The character shift in the broader market means that the leadership groups are going to keep rotating. Biotech has had its move. The next sector to attract attention is what we should be watching for.

Distributed power, electrical infrastructure, the names that supply the AI buildout without depending on AI software profits, and the rate-sensitive groups that benefit if the Fed manages a hawkish hold without actual hikes are all candidates. Stock picking is going to matter more than sector allocation as the rotation gets more complicated.

Strategy

My defensive posture remains in place. My cash levels are around 45%. I’m heavy in biotechnology but trimming the winners that have run hard. I’m also avoiding the AI names entirely despite the bounce setup and looking for the next group to rotate into rather than chasing what has already worked.

The week ahead has limited catalysts. Quarter-end flows Tuesday may produce some noise. The July 4th holiday is Friday so trading volume will drop heading into the three-day weekend. Second-quarter earnings season starts in roughly two weeks.

The dog days framing from last week still applies, and the cross-currents from the chip story shifting and the Iran pause holding or not are the variables to watch. There does tend to be some positive seasonality in front of July 4th but I’m not looking for that to be particularly important.

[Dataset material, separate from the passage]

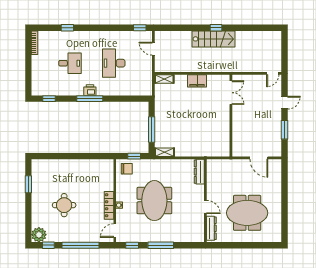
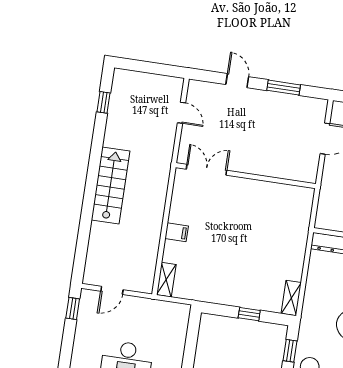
window: (216, 28) -> (104, 102), moved
door: (273, 73) -> (181, 113), moved
filing cabinet: (197, 81) -> (177, 232), width x0.50
window: (152, 129) -> (249, 314), width x0.46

Stay disciplined as the cross-currents play out, take profits when names run hard, hold cash for opportunities, and let the rotation tell us where the next leadership is forming. This is a stock picker’s market more than an index buyer’s market, and the rotation makes the stock picking harder rather than easier as the obvious winners get extended.

At the time of publication, Rev Shark had no positions in any securities mentioned.